TASK INSTRUCTIONS:
a - Answer these questions from the post about parinfer in Emacs, one per line:
(i) In which editor has the writer been using parinfer?
(ii) Which branch of parinfer-mode does the writer list?
(iii) According to the reply, what would typing ( introduce unless paredit is also in use?
b - From the post about parinfer in Emacs, return word for word the part that opens with the words containing "map. Both implementations" and closes with "paredit as well.".

TEXT SEGMENT:
_ _ _ _ _

(Also posted in #emacs)
I've been trying to get parinfer v3 (aka "smart-mode") to work in Emacs. I've been using it in Cursive.
I've found two implementations:
1. parinfer-mode, the smart
branch: https://github.com/DogLooksGood/parinfer-mode/tree/smart
2. parinfer-rust-mode: https://github.com/justinbarclay/parinfer-rust-mode
I've been able to get both up and running, but none of them seem to work like the reference implementation:
https://shaunlebron.github.io/parinfer/demo
A test that I made is to type a (
in front of the {:sum ...
map. Both implementations don't automatically "slurp" the hashmap into a pair of parens (ie turning it into
({:sum sum
:prod prod})
Anyone had other experiences?@grav I would expect (
to just introduce ()
unless you are using paredit as well.

_ _ _ _ _

SUPPLIED ENTRIES:
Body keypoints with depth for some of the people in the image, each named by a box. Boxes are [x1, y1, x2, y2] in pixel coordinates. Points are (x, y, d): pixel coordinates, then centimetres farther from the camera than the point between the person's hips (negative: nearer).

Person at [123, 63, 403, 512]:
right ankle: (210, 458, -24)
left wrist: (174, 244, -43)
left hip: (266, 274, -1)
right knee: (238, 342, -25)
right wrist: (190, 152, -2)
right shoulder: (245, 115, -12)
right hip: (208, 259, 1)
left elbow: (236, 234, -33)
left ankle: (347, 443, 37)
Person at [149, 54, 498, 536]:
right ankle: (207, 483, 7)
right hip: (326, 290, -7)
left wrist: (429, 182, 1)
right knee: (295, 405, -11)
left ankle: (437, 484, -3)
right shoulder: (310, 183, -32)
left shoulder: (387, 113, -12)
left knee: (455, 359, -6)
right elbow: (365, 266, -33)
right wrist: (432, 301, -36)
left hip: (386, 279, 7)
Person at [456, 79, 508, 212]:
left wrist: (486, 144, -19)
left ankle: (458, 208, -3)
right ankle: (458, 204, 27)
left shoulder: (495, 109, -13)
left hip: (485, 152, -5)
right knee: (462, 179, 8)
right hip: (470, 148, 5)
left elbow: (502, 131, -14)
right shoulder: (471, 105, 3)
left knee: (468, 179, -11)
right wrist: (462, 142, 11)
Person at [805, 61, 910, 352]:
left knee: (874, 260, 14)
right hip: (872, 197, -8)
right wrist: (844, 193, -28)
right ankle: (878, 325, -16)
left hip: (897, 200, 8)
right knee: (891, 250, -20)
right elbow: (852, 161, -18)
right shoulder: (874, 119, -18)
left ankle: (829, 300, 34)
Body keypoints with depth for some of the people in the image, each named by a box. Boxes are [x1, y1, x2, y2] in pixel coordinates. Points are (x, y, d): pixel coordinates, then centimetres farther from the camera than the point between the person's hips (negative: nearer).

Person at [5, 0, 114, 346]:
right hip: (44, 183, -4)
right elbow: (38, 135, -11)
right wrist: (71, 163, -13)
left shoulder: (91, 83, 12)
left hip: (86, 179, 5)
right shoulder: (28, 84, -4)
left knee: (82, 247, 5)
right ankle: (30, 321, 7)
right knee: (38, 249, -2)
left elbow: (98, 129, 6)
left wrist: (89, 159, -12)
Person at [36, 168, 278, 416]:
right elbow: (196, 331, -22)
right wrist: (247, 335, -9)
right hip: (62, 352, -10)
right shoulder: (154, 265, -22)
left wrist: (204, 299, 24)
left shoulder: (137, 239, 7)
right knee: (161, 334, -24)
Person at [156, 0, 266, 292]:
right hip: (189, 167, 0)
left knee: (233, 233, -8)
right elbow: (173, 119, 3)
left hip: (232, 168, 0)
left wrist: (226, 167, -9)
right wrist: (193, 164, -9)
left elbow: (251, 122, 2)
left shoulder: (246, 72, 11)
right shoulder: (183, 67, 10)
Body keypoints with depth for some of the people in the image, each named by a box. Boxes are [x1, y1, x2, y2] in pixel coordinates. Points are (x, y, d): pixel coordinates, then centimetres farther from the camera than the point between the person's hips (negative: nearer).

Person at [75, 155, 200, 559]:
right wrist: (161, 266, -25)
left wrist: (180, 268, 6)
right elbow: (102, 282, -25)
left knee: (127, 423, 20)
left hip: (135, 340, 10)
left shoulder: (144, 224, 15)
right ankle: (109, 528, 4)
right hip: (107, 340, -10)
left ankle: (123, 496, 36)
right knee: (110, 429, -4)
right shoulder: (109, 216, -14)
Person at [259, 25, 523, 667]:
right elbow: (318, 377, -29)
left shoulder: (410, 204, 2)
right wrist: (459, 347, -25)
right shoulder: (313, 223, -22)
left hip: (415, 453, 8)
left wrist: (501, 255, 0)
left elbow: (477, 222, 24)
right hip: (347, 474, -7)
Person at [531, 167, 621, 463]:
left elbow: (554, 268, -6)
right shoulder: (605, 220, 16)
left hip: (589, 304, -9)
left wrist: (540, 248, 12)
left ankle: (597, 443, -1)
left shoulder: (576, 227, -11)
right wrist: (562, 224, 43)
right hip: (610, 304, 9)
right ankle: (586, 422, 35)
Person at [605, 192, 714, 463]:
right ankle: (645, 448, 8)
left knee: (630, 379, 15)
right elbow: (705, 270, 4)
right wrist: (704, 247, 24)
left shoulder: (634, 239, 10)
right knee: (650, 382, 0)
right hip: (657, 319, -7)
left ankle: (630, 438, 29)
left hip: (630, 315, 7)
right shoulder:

_ _ _ _ _

SOLUTIONS:
a -
(i) Cursive
(ii) The smart branch
(iii) ()

b -
map. Both implementations don't automatically "slurp" the hashmap into a pair of parens (ie turning it into
({:sum sum
:prod prod})
Anyone had other experiences?@grav I would expect (
to just introduce ()
unless you are using paredit as well.